Bedieningshandleiding
FUNCTIETESTEN
De stuurinrichting testen
Let op: Bij het uitvoeren van de stuur- en
rijfunctietesten staat u op het platform en kijkt u
naar de besturingszijde van de machine.
26 Druk de rijfunctie-keuzeknop in.
27 Druk de functieschakelaar in en houd deze
ingedrukt.
28 Druk de duimtuimelschakelaar bovenop de
bedieningshendel in de richting die wordt
aangegeven door de blauwe driehoek op het
bedieningspaneel.
Resultaat: De stuurwielen draaien in de richting
waarin de blauwe driehoek op het
bedieningspaneel wijst.
29 Druk de duimschakelaar in de richting die wordt
aangegeven door de gele driehoek op het
bedieningspaneel.
Resultaat: De stuurwielen moeten draaien in de
richting waarin de gele driehoek op het
bedieningspaneel wijst.
18
De aandrijving en de remfunctie testen
30 Druk de functieschakelaar in en houd deze
ingedrukt.
31 Verplaats de joystick langzaam in de richting die
wordt aangegeven door de blauwe pijl op het
bedieningspaneel tot de machine gaat rijden en
zet dan de joystick weer in de middelste stand.

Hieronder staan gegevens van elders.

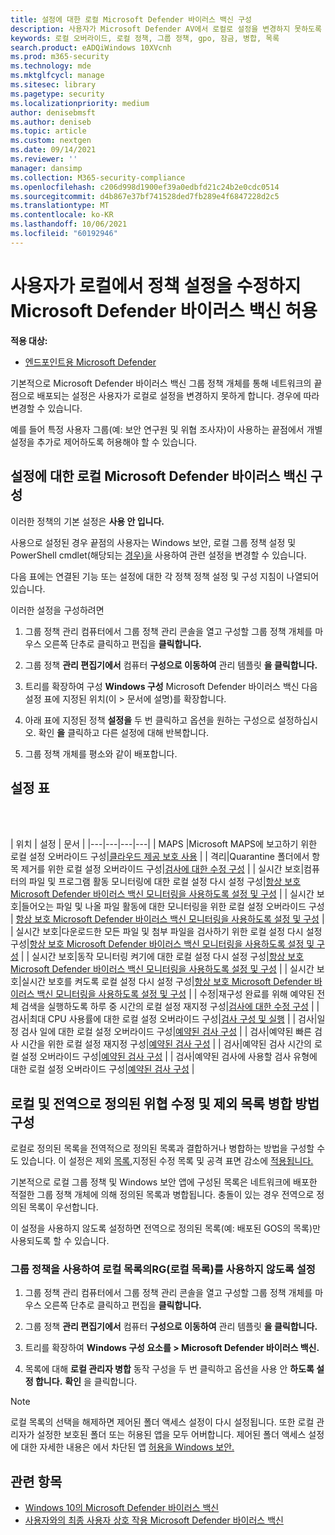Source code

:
 ```yaml
---
title: 설정에 대한 로컬 Microsoft Defender 바이러스 백신 구성
description: 사용자가 Microsoft Defender AV에서 로컬로 설정을 변경하지 못하도록 설정하거나 사용하지 않도록 설정
keywords: 로컬 오버라이드, 로컬 정책, 그룹 정책, gpo, 잠금, 병합, 목록
search.product: eADQiWindows 10XVcnh
ms.prod: m365-security
ms.technology: mde
ms.mktglfcycl: manage
ms.sitesec: library
ms.pagetype: security
ms.localizationpriority: medium
author: denisebmsft
ms.author: deniseb
ms.topic: article
ms.custom: nextgen
ms.date: 09/14/2021
ms.reviewer: ''
manager: dansimp
ms.collection: M365-security-compliance
ms.openlocfilehash: c206d998d1900ef39a0edbfd21c24b2e0cdc0514
ms.sourcegitcommit: d4b867e37bf741528ded7fb289e4f6847228d2c5
ms.translationtype: MT
ms.contentlocale: ko-KR
ms.lasthandoff: 10/06/2021
ms.locfileid: "60192946"
---
```

# <a name="prevent-or-allow-users-to-locally-modify-microsoft-defender-antivirus-policy-settings"></a>사용자가 로컬에서 정책 설정을 수정하지 Microsoft Defender 바이러스 백신 허용


**적용 대상:**

- [엔드포인트용 Microsoft Defender](/microsoft-365/security/defender-endpoint/)

기본적으로 Microsoft Defender 바이러스 백신 그룹 정책 개체를 통해 네트워크의 끝점으로 배포되는 설정은 사용자가 로컬로 설정을 변경하지 못하게 합니다. 경우에 따라 변경할 수 있습니다.

예를 들어 특정 사용자 그룹(예: 보안 연구원 및 위협 조사자)이 사용하는 끝점에서 개별 설정을 추가로 제어하도록 허용해야 할 수 있습니다.

## <a name="configure-local-overrides-for-microsoft-defender-antivirus-settings"></a>설정에 대한 로컬 Microsoft Defender 바이러스 백신 구성

이러한 정책의 기본 설정은 **사용 안 입니다.**

사용으로 설정된 경우 끝점의 사용자는 Windows 보안, 로컬 그룹 정책 설정 및 PowerShell cmdlet(해당되는 [경우)을](microsoft-defender-security-center-antivirus.md) 사용하여 관련 설정을 변경할 수 있습니다.

다음 표에는 연결된 기능 또는 설정에 대한 각 정책 정책 설정 및 구성 지침이 나열되어 있습니다.

이러한 설정을 구성하려면

1. 그룹 정책 관리 컴퓨터에서 그룹 [](/previous-versions/windows/it-pro/windows-server-2008-R2-and-2008/cc731212(v=ws.11))정책 관리 콘솔을 열고 구성할 그룹 정책 개체를 마우스 오른쪽 단추로 클릭하고 편집을 **클릭합니다.**

2. 그룹 정책 **관리 편집기에서** 컴퓨터 **구성으로 이동하여** 관리 템플릿 **을 클릭합니다.**

3. 트리를 확장하여 구성 **Windows 구성** Microsoft Defender 바이러스 백신 다음 설정 표에 지정된 위치(이  >   문서에 설명)를 확장합니다. 

4. 아래 표에 지정된 정책 **설정을** 두 번 클릭하고 옵션을 원하는 구성으로 설정하십시오. 확인 **을** 클릭하고 다른 설정에 대해 반복합니다.

5. 그룹 정책 개체를 평소와 같이 배포합니다.

## <a name="table-of-settings"></a>설정 표

<br/><br/>

| 위치 | 설정 | 문서 |
|---|---|---|---|
| MAPS |Microsoft MAPS에 보고하기 위한 로컬 설정 오버라이드 구성|[클라우드 제공 보호 사용](enable-cloud-protection-microsoft-defender-antivirus.md) |
| 격리|Quarantine 폴더에서 항목 제거를 위한 로컬 설정 오버라이드 구성|[검사에 대한 수정 구성](configure-remediation-microsoft-defender-antivirus.md) |
| 실시간 보호|컴퓨터의 파일 및 프로그램 활동 모니터링에 대한 로컬 설정 다시 설정 구성|[항상 보호 Microsoft Defender 바이러스 백신 모니터링을 사용하도록 설정 및 구성](configure-real-time-protection-microsoft-defender-antivirus.md) |
| 실시간 보호|들어오는 파일 및 나올 파일 활동에 대한 모니터링을 위한 로컬 설정 오버라이드 구성 | [항상 보호 Microsoft Defender 바이러스 백신 모니터링을 사용하도록 설정 및 구성](configure-real-time-protection-microsoft-defender-antivirus.md) |
| 실시간 보호|다운로드한 모든 파일 및 첨부 파일을 검사하기 위한 로컬 설정 다시 설정 구성|[항상 보호 Microsoft Defender 바이러스 백신 모니터링을 사용하도록 설정 및 구성](configure-real-time-protection-microsoft-defender-antivirus.md) |
| 실시간 보호|동작 모니터링 켜기에 대한 로컬 설정 다시 설정 구성|[항상 보호 Microsoft Defender 바이러스 백신 모니터링을 사용하도록 설정 및 구성](configure-real-time-protection-microsoft-defender-antivirus.md) |
| 실시간 보호|실시간 보호를 켜도록 로컬 설정 다시 설정 구성|[항상 보호 Microsoft Defender 바이러스 백신 모니터링을 사용하도록 설정 및 구성](configure-real-time-protection-microsoft-defender-antivirus.md) |
| 수정|재구성 완료를 위해 예약된 전체 검색을 실행하도록 하루 중 시간의 로컬 설정 재지정 구성|[검사에 대한 수정 구성](configure-remediation-microsoft-defender-antivirus.md) |
| 검사|최대 CPU 사용률에 대한 로컬 설정 오버라이드 구성|[검사 구성 및 실행](run-scan-microsoft-defender-antivirus.md) |
| 검사|일정 검사 일에 대한 로컬 설정 오버라이드 구성|[예약된 검사 구성](scheduled-catch-up-scans-microsoft-defender-antivirus.md) |
| 검사|예약된 빠른 검사 시간을 위한 로컬 설정 재지정 구성|[예약된 검사 구성](scheduled-catch-up-scans-microsoft-defender-antivirus.md) |
| 검사|예약된 검사 시간의 로컬 설정 오버라이드 구성|[예약된 검사 구성](scheduled-catch-up-scans-microsoft-defender-antivirus.md) |
| 검사|예약된 검사에 사용할 검사 유형에 대한 로컬 설정 오버라이드 구성|[예약된 검사 구성](scheduled-catch-up-scans-microsoft-defender-antivirus.md) |

<a id="merge-lists"></a>

## <a name="configure-how-locally-and-globally-defined-threat-remediation-and-exclusions-lists-are-merged"></a>로컬 및 전역으로 정의된 위협 수정 및 제외 목록 병합 방법 구성

로컬로 정의된 목록을 전역적으로 정의된 목록과 결합하거나 병합하는 방법을 구성할 수도 있습니다. 이 설정은 제외 [목록,](configure-exclusions-microsoft-defender-antivirus.md)지정된 [](configure-remediation-microsoft-defender-antivirus.md)수정 목록 및 공격 표면 감소에 [적용됩니다.](/windows/security/threat-protection/microsoft-defender-atp/attack-surface-reduction)

기본적으로 로컬 그룹 정책 및 Windows 보안 앱에 구성된 목록은 네트워크에 배포한 적절한 그룹 정책 개체에 의해 정의된 목록과 병합됩니다. 충돌이 있는 경우 전역으로 정의된 목록이 우선합니다.

이 설정을 사용하지 않도록 설정하면 전역으로 정의된 목록(예: 배포된 GOS의 목록)만 사용되도록 할 수 있습니다.

### <a name="use-group-policy-to-disable-local-list-merging"></a>그룹 정책을 사용하여 로컬 목록의RG(로컬 목록)를 사용하지 않도록 설정

1. 그룹 정책 관리 컴퓨터에서 그룹 [](/previous-versions/windows/it-pro/windows-server-2008-R2-and-2008/cc731212(v=ws.11))정책 관리 콘솔을 열고 구성할 그룹 정책 개체를 마우스 오른쪽 단추로 클릭하고 편집을 **클릭합니다.**

2. 그룹 정책 **관리 편집기에서** 컴퓨터 **구성으로 이동하여** 관리 템플릿 **을 클릭합니다.**

3. 트리를 확장하여 **Windows 구성 요소를 > Microsoft Defender 바이러스 백신.**

4. 목록에 대해 **로컬 관리자 병합** 동작 구성을 두 번 클릭하고 옵션을 사용 안 **하도록 설정 합니다.** **확인** 을 클릭합니다.

> [!NOTE]
> 로컬 목록의 선택을 해제하면 제어된 폴더 액세스 설정이 다시 설정됩니다. 또한 로컬 관리자가 설정한 보호된 폴더 또는 허용된 앱을 모두 어버합니다. 제어된 폴더 액세스 설정에 대한 자세한 내용은 에서 차단된 앱 [허용을 Windows 보안.](https://support.microsoft.com/help/4046851/windows-10-allow-blocked-app-windows-security)

## <a name="related-topics"></a>관련 항목

- [Windows 10의 Microsoft Defender 바이러스 백신](microsoft-defender-antivirus-in-windows-10.md)
- [사용자와의 최종 사용자 상호 작용 Microsoft Defender 바이러스 백신](configure-end-user-interaction-microsoft-defender-antivirus.md)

Resultaat: De machine verplaatst zich in de
richting waarin de blauwe pijl op het
bedieningspaneel wijst en komt dan plotseling
tot stilstand.
32 Druk de functieschakelaar in en houd deze
ingedrukt.
33 Verplaats de bedieningshendel langzaam in de
richting die wordt aangegeven door de gele pijl
op het bedieningspaneel tot de machine gaat
rijden en zet de bedieningshendel dan weer in de
middelste stand.
Resultaat: De machine verplaatst zich in de
richting waarin de gele pijl op het
bedieningspaneel wijst en komt dan plotseling
tot stilstand.
Let op: de remmen dienen de machine tegen te
houden op elke helling die deze kan beklimmen.